Exercise description: Update the rows below by changing "series" to "group" wherever it appears and leaving everything else as it is. Leave the pictures out of what you return.

Material for this task:
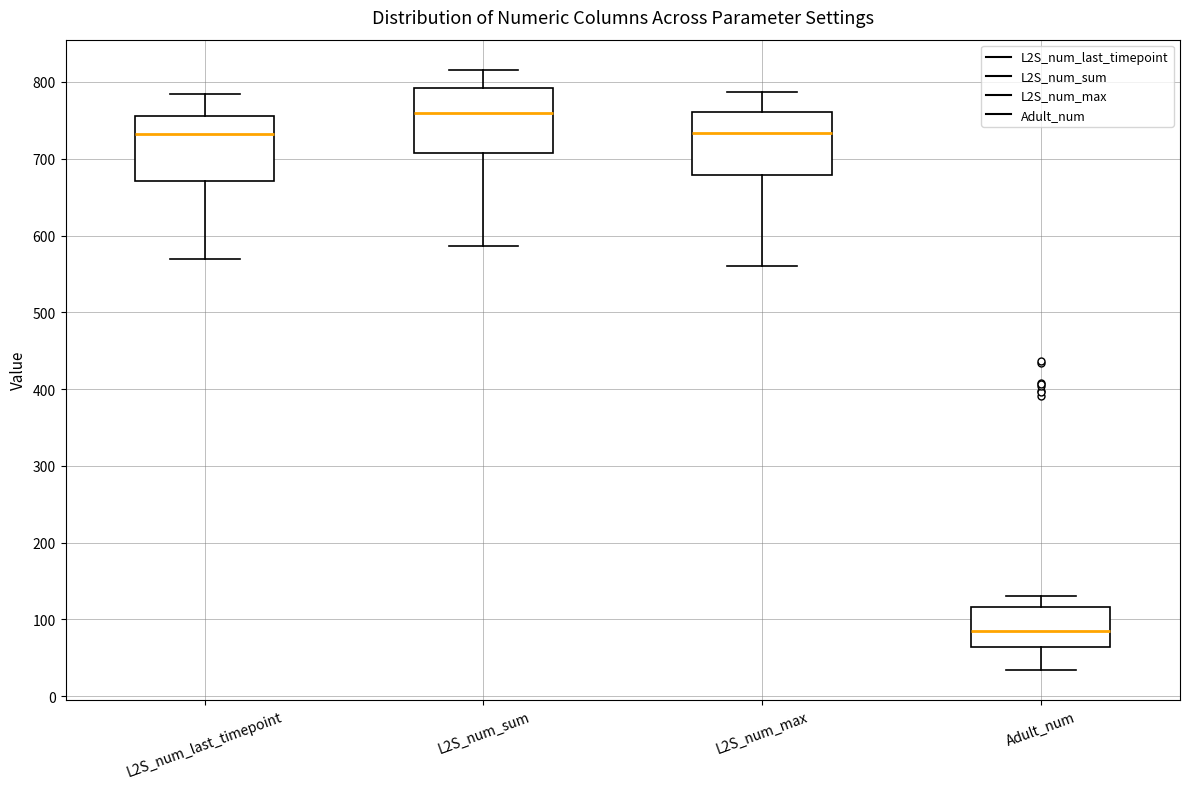

Which box's median line is the lowest?

Adult_num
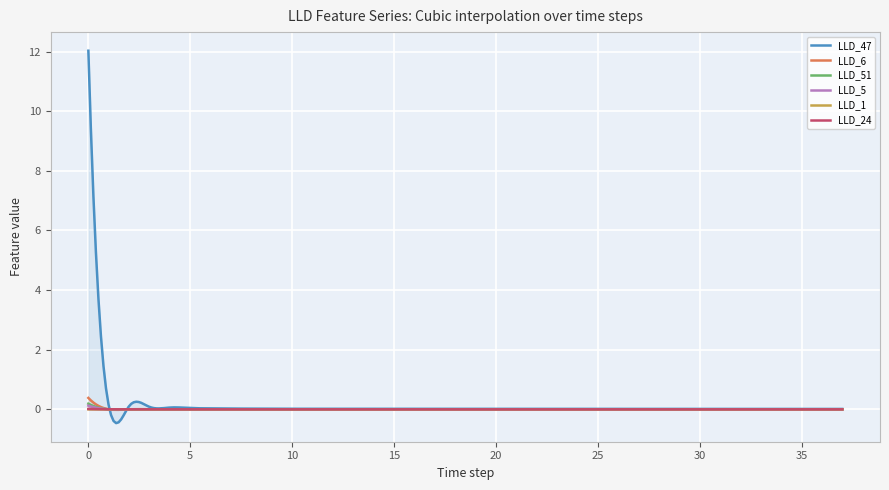

How many values in LLD_6 are below zero?

29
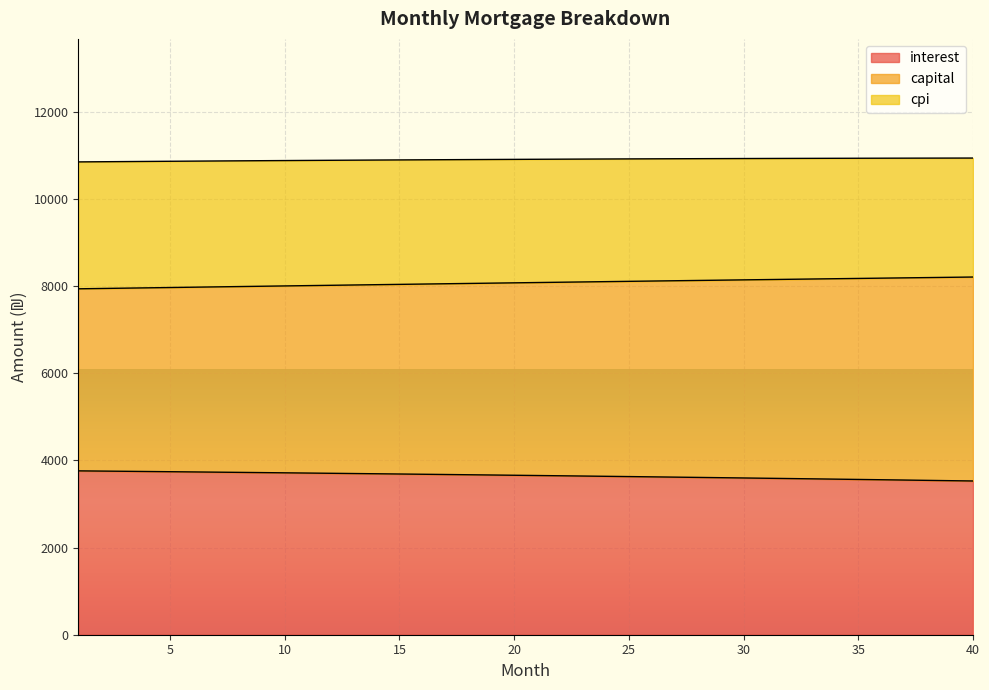

What is the total value across all series at 5?

10867.2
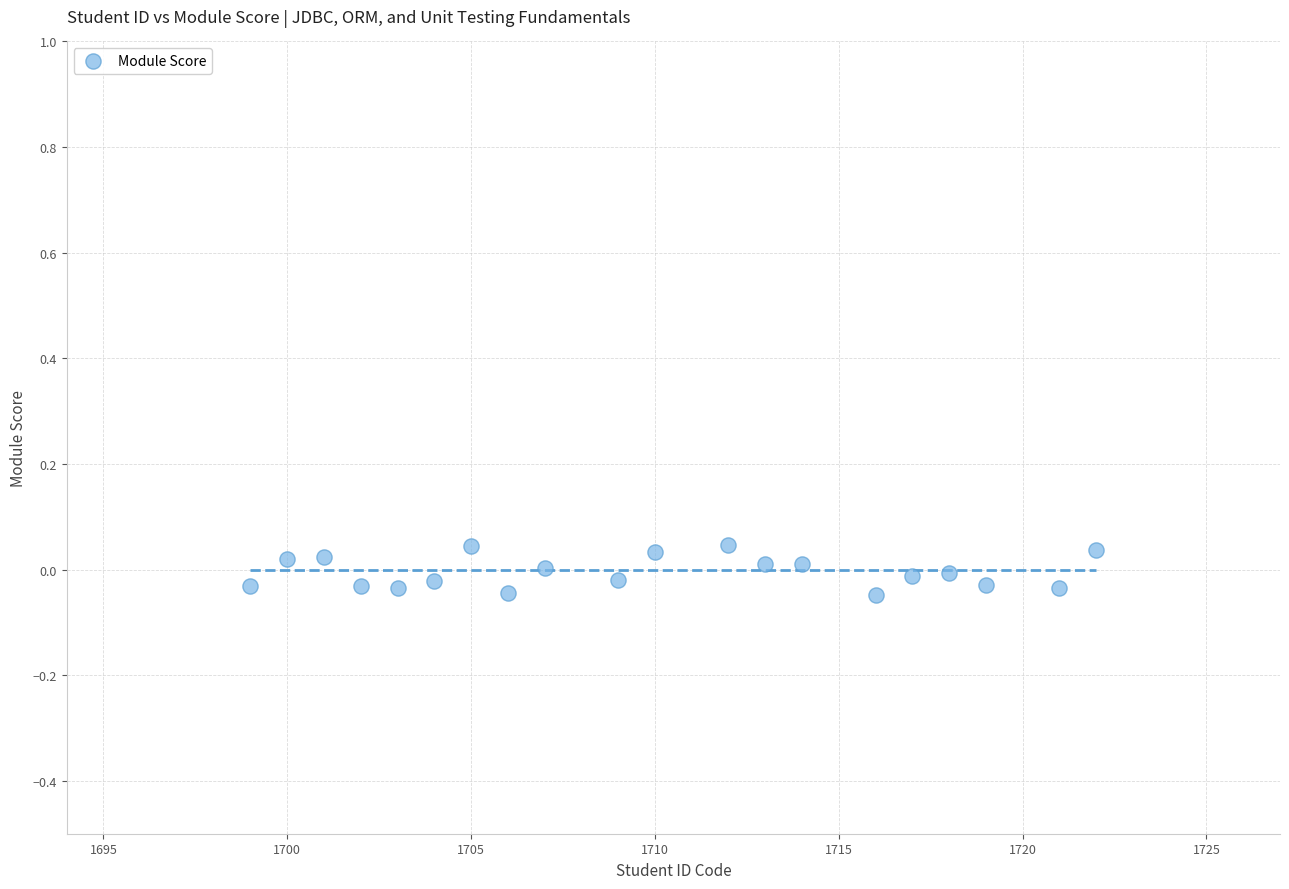

Count the number of points in this scatter plot.

20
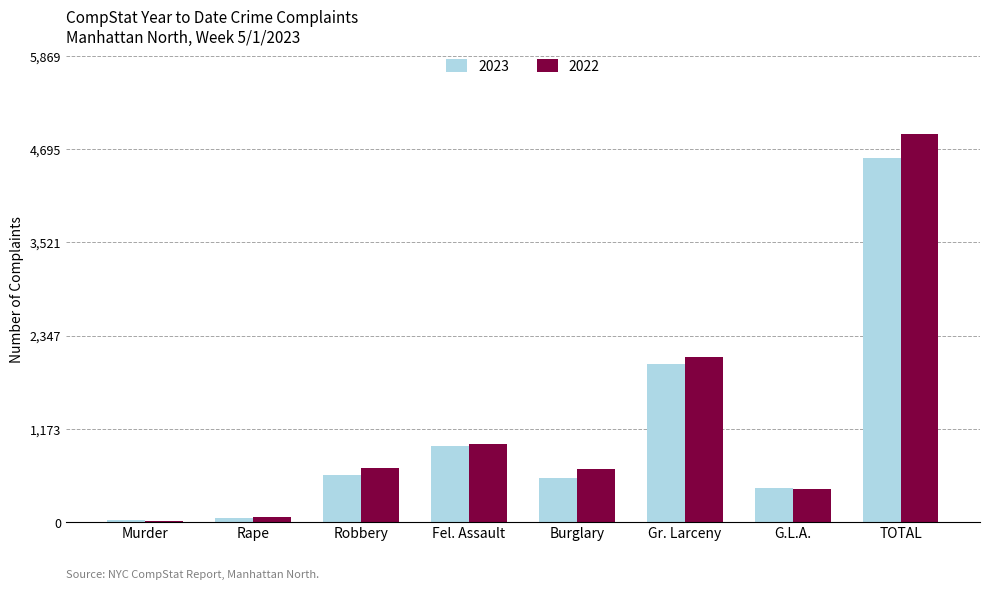

The 2023 series shows 960 at Fel. Assault. True or false?

True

Reply to the exercise:
Which box's median line is the lowest?

Adult_num

How many values in LLD_6 are below zero?

29

What is the total value across all group at 5?

10867.2

Count the number of points in this scatter plot.

20

The 2023 group shows 960 at Fel. Assault. True or false?

True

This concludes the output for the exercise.